2. Take action, or make sure that someone else does! It is a regrettable truth that for a variety of reasons colleagues do not act, and the consequences can be tragic for the individual and their patients. The reasons include:

  • Not wanting to create waves
  • Hoping that someone else will take action
  • Unfounded fear of legal action
  • Not knowing what to do
  • Feeling intimidated by the person concerned

The steps to take:

1. If you feel unable to deal with the matter yourself, make your supervisor, head of department or other appropriate person aware of your concerns. Do not let the matter drop until you are sure that you have been taken seriously.
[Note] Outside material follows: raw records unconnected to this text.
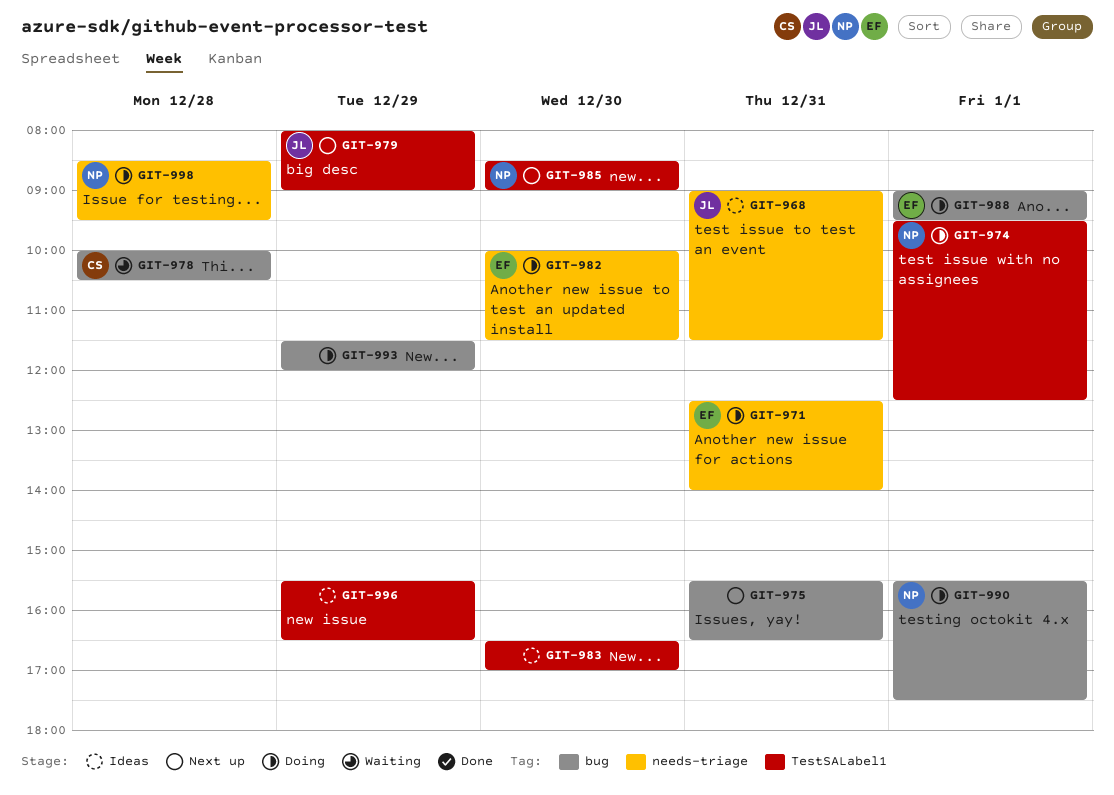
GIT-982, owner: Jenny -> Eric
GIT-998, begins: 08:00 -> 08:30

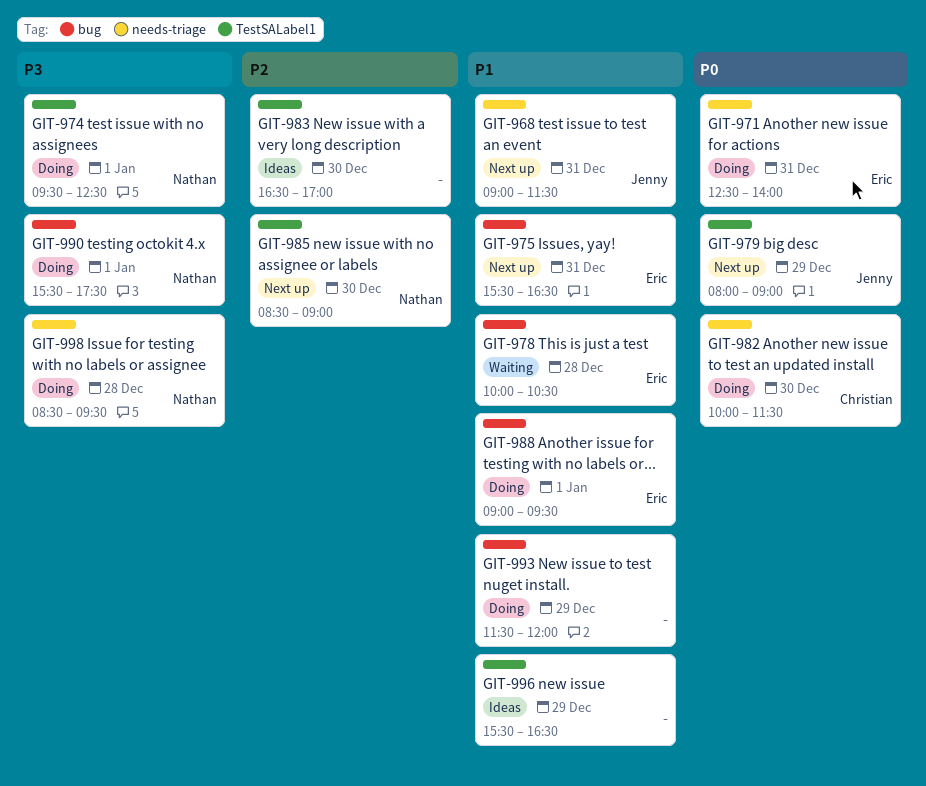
GIT-968, status: Ideas -> Next up
GIT-975, owner: none -> Eric
GIT-978, owner: Christian -> Eric
GIT-982, owner: Eric -> Christian

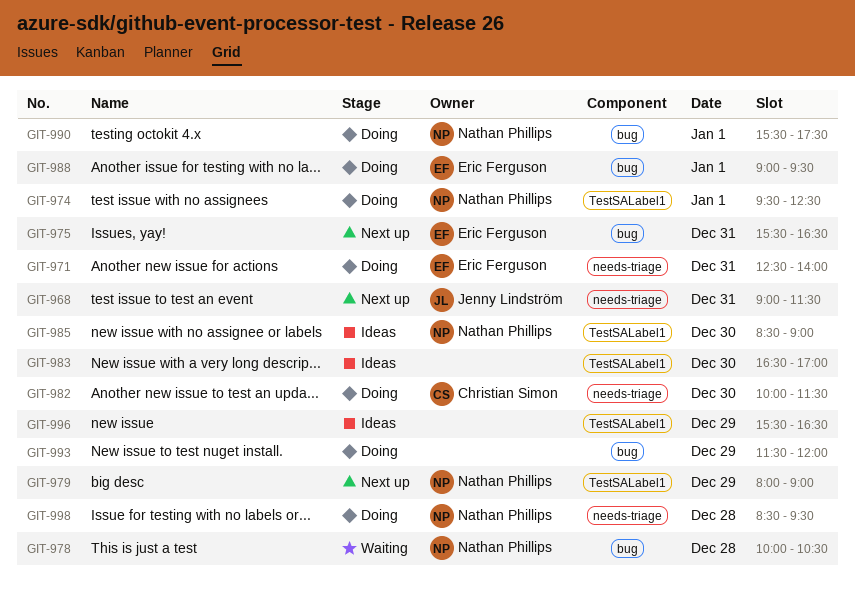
GIT-978, owner: Eric Ferguson -> Nathan Phillips
GIT-979, owner: Jenny Lindström -> Nathan Phillips
GIT-985, status: Next up -> Ideas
2. If you feel able to talk to the colleague yourself, do not take on a treating role, but:

  • Arrange to meet with them privately
  • Let them know that you are concerned and why
  • Ask them to consult with an appropriate practitioner, and provide them with contact information. Follow up to make sure that they have taken your advice. Be aware that your colleague may tell you what they think you want to hear, having taken no positive steps. Consider the impact of their problem upon their work. If you believe that patient safety may be at risk, you should advise the doctor accordingly. If they are not receptive to your advice, you should seek the advice of the Medical Board.